Extracted page text data
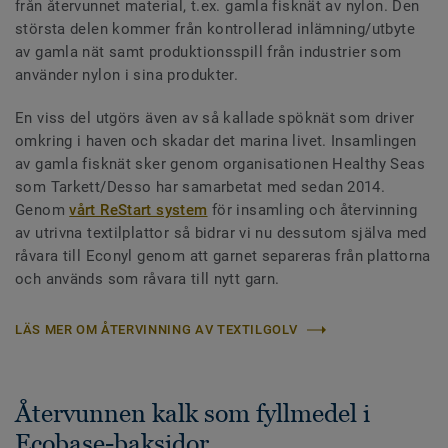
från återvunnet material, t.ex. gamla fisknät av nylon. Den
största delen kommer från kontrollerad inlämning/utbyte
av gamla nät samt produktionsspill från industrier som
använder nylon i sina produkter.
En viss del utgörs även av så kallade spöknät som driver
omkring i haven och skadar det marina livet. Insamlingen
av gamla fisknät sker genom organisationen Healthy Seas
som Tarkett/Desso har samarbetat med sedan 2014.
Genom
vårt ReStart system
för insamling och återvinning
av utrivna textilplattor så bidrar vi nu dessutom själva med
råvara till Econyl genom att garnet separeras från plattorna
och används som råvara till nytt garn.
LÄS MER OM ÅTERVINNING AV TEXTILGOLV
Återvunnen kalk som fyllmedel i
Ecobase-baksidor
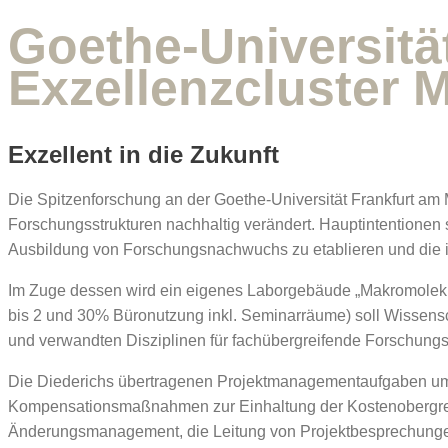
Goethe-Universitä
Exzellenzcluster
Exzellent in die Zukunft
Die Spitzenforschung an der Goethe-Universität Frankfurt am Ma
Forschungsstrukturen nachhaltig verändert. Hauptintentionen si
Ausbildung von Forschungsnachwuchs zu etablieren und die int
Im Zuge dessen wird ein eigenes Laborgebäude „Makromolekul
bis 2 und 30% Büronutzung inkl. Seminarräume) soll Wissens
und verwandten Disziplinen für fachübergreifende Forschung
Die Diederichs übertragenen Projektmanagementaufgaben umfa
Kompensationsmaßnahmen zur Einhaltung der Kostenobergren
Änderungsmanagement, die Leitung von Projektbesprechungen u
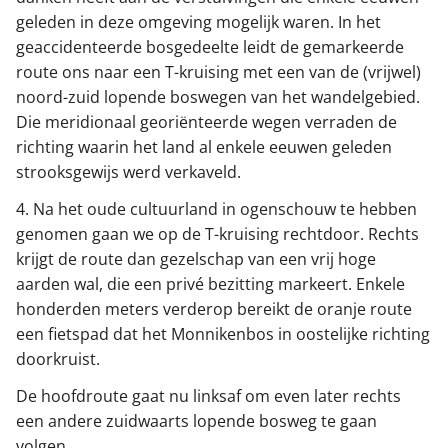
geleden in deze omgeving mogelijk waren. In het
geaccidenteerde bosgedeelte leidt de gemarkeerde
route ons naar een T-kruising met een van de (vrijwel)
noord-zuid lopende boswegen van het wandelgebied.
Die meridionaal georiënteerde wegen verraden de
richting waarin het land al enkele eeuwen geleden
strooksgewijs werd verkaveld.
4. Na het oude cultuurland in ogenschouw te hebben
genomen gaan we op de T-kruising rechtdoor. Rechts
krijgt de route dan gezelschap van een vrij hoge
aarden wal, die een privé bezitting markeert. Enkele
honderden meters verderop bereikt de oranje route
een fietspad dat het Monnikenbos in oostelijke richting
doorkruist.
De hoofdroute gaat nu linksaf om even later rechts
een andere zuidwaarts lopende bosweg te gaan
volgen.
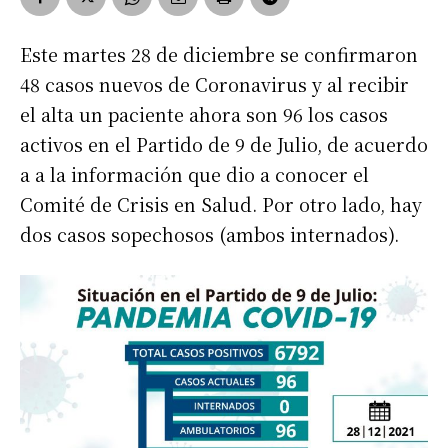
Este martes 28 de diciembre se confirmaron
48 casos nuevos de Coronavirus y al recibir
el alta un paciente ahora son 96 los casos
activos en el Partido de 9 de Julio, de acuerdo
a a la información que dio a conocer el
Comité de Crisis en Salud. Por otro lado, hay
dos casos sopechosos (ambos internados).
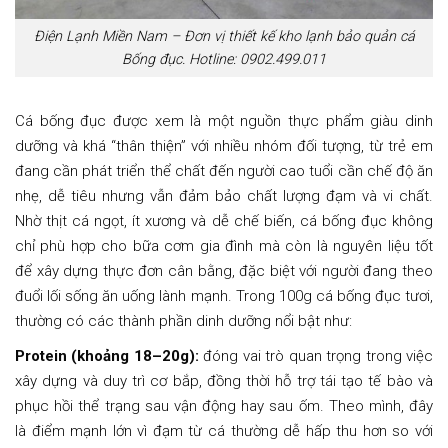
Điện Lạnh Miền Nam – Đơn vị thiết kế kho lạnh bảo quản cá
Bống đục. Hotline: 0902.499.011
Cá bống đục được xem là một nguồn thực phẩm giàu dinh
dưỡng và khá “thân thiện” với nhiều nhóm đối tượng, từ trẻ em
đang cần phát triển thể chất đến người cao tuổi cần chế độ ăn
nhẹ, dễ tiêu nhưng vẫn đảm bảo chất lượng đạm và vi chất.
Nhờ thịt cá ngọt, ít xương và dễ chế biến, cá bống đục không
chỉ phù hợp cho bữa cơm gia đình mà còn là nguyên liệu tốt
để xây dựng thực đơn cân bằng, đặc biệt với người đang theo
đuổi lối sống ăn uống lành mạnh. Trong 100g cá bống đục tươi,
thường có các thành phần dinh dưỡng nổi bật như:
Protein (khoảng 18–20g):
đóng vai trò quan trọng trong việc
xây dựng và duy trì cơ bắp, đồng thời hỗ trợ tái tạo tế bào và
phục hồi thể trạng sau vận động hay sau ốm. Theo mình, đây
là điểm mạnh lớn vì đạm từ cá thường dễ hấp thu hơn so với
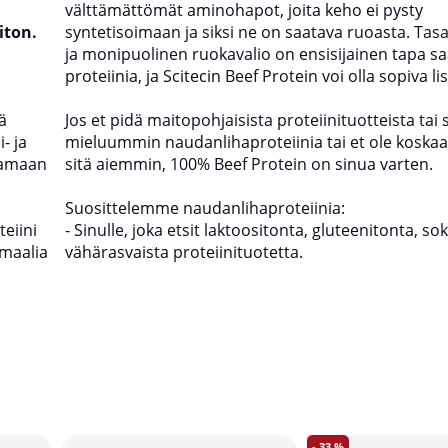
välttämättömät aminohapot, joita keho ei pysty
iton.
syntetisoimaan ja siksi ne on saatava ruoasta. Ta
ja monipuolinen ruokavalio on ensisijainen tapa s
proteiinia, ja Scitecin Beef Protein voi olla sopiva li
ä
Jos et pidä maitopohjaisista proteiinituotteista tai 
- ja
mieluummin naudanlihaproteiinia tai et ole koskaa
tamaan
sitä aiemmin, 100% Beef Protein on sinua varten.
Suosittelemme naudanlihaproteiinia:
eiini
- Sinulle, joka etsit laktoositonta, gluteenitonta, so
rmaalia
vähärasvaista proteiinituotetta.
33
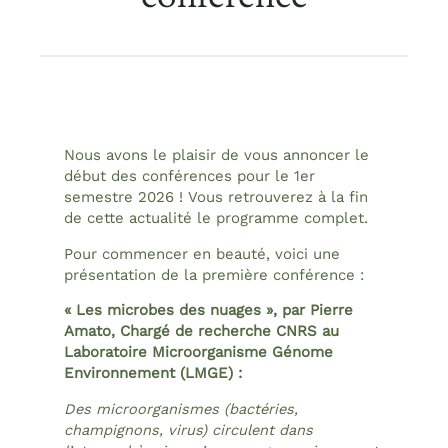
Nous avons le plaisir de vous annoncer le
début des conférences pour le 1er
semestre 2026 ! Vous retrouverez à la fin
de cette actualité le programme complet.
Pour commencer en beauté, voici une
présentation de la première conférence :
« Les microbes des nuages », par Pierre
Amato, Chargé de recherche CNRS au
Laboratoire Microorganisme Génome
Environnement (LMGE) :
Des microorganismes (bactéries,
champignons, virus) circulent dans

TASK GOAL:
Look for the word "naudanlihaproteiinia" in the data, then return every line that contains it.

SOLUTION TO THIS PROBLEM:
mieluummin naudanlihaproteiinia tai et ole koskaa
Suosittelemme naudanlihaproteiinia:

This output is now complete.